Черного кота в полночь поймал, бок ему остриг и, как только запели первые петухи, начал стриженую шерсть на огне палить и дым от этой паленой шерсти нюхать. Такая вонь поднялась, что Петруня чуть не задохся. А все-таки помогло, говорит, недельки через полторы насморк как рукой сняло. Только царапины на носу остались, — поцарапал Петруню кот.
Очень любил я его вранье слушать. Бывало вечером, после охоты, выберем мы с ним место посуше и развалимся у костерка на всю ночь чаевничать. Тут-то и начинаются у нас разговоры. Я слушаю, а Петруня говорит. Такое наплетет, такое наскажет, что сам напугаемся досмерти, Попробуй его после этого за водой послать шагов за десять — в темноту — до ручейка, ни за какие тысячи от костра не уйдет.

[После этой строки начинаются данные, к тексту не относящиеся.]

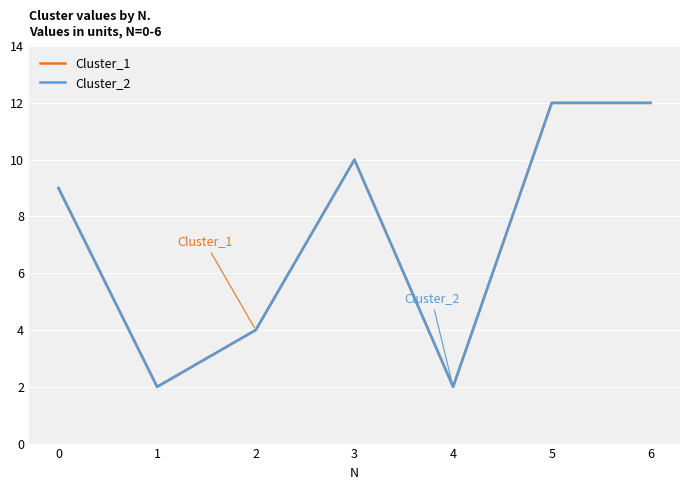

What is the minimum value for Cluster_2?

2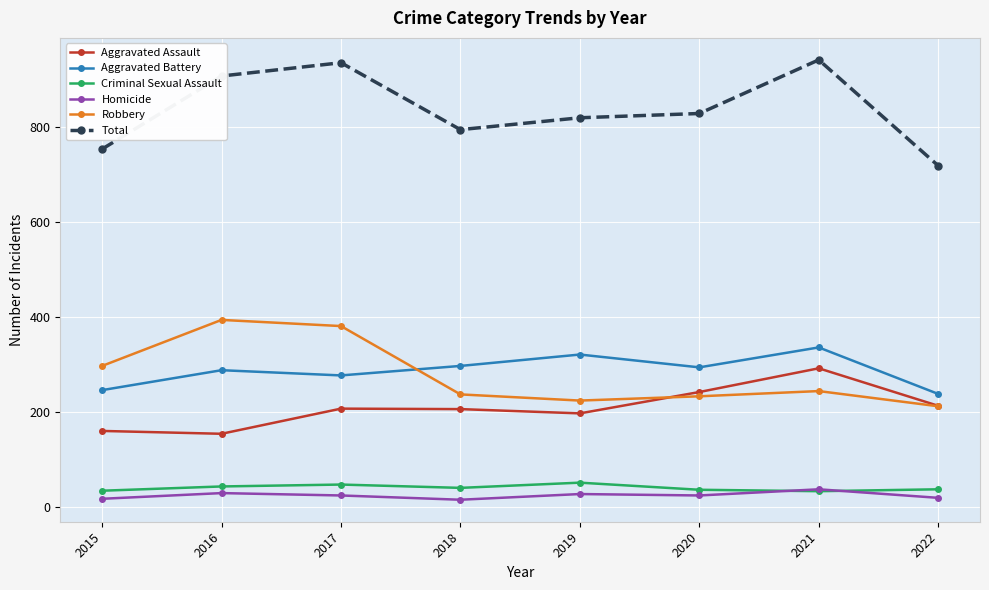

What is the total value across all series at 2021?

1884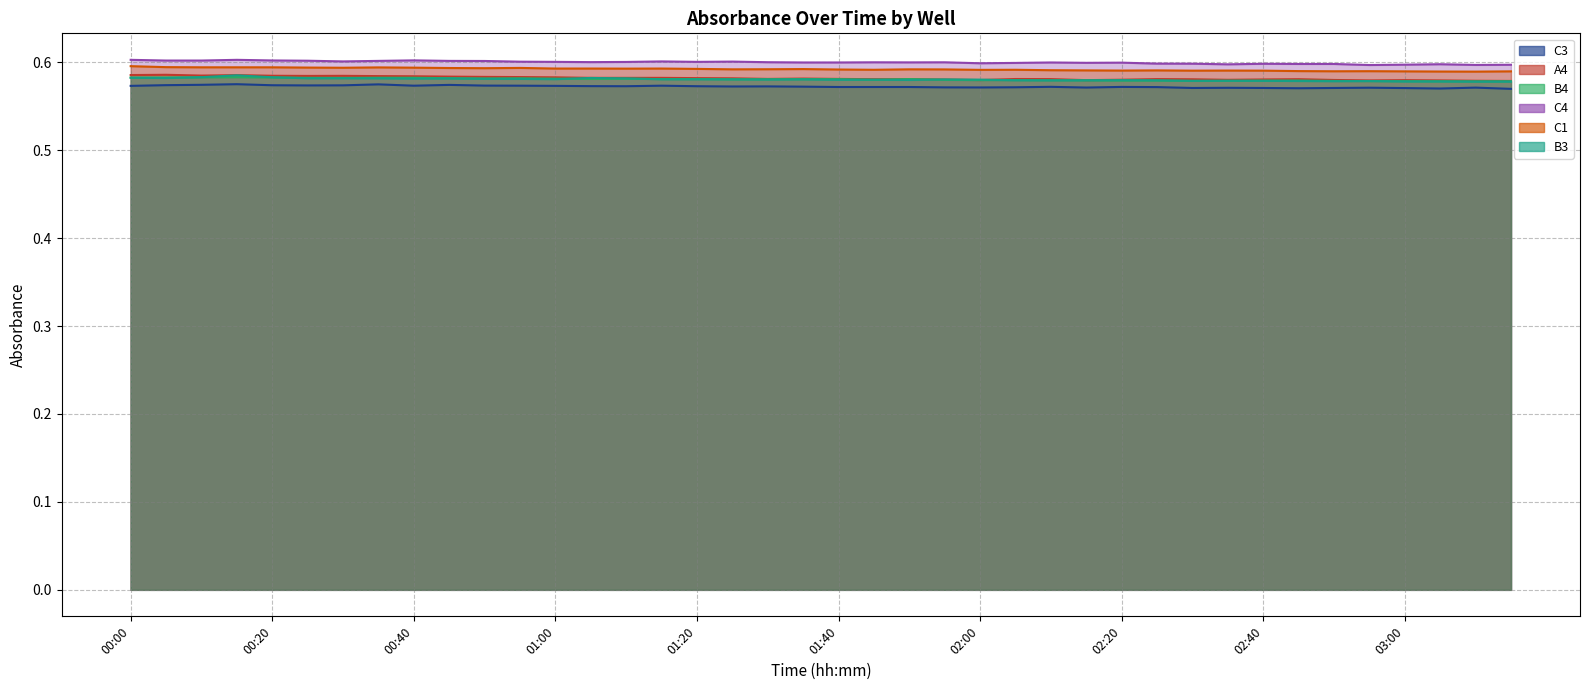

True or false: A4 and C3 intersect in this chart.

False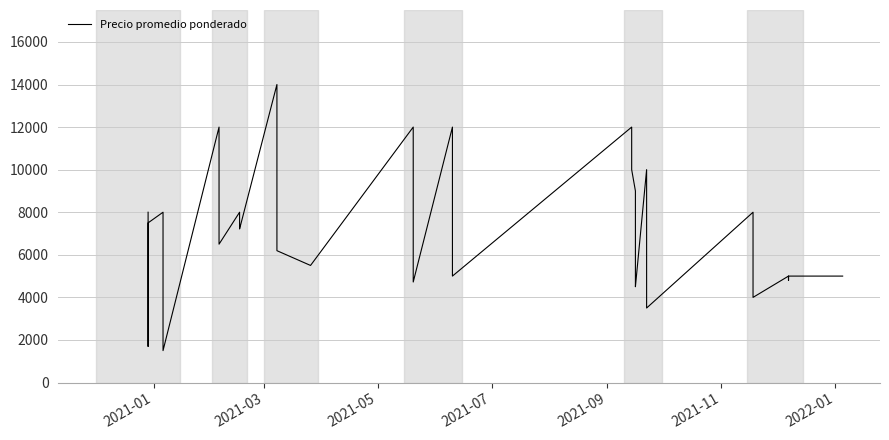

The chart shows a value of 6842 at 20. True or false?

False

Вот и прошлой осенью собрался я навестить Петруню. Захотелось мне его вранья послушать. Сначала я на поезде ехал, потом пешком пошел. Бреду себе по лесным тропинкам, по кочкам через моховища перебираюсь, по гати иду, как по клавишам переступаю.
У самой деревни догнал я какую-то старушку. Гляжу, а это Петровна. Петрунина жена, маленькая такая старушка, чуть-чуть повыше Петруни.
— Здравствуй, Петровна, куда торопишься?
— Домой спешу, — говорит. — К фельдшеру ходила. С мужиком моим что-то неладно. Утром пришел с охоты весь белый-белый, прямо зеленый, молитвы читает, крестится да бранится. На полати залез и стонет. А что с ним приключилось — и узнать не могу. Не говорит.
— Не унывай, Петровна, — говорю я. — Таких охотников хворь не одолеет. Пойдем-ка домой, попробую я твоего Петруню без фельдшера вылечить.
Пошли мы с Петровной — разговариваем. Я молчу, она говорит, новости рассказывает.
А новости у них такие. В первый раз за все время к ним в деревню из города дачник приехал. Каким-то типографом работает. Зовут его Ивановым, Семеном Федоровичем. Видать, очень ученый человек: две пары очков на носу носит и на всякий вопрос ответить может. И чудной души человек; со всеми деревенскими подружился, газеты им читает, разные городские новости рассказывает. В избе у него ежечасно ну чистый кагал. Народищу — тьма. И затейник такой! Привез с собой скрипку и три клетки с птицами. В одной клетке птица-соловей, в другой птица-кенар, а в третьей этакая большая птица — с галку. Зеленая она вся, и кличут ее Васькой. Эта птица Васька то петухом поет, то уткой крякает, то собакой лает. Да не повезло нашему гостю: третьего дня залез к нему в помещение кот голодный и давай орудовать: соловья — сожрал, кенара на волю выпустил, — его потом воробьи на улице заклевали. Только птица Васька коту даром не далась. Шерсть у него на спине выщипала, ухо порвала, а сама в лес улетела. Одни перышки зеленые от нее на полу остались. Уж так горюет типограф Семен Федорович. Двадцать рублей награды обещал тому, кто птицу поймает. И сам с утра до ночи по лесу ходит и зовет: «Вася, Васенька!» Да улетел его Васька. Ищи-свищи!
Но вот и Петровнин дом.
Вошли мы в избу, а Петруня и вправду лежит на полатях и охает. Увидал меня — засуетился, с полатей слез и чаек поставил. Возится-возится, а хворь свою не забывает. То за голову схватится, то за бок, то за спину, будто все у него болит.
— Что, — говорю, с тобой, Петруня?
А он наклонился ко мне и шепчет, чтобы старуха не слышала:
— Я лешего в лесу видел.
«Ну, — думаю, — все в порядке. Если врет Петруня, — значит, здоров».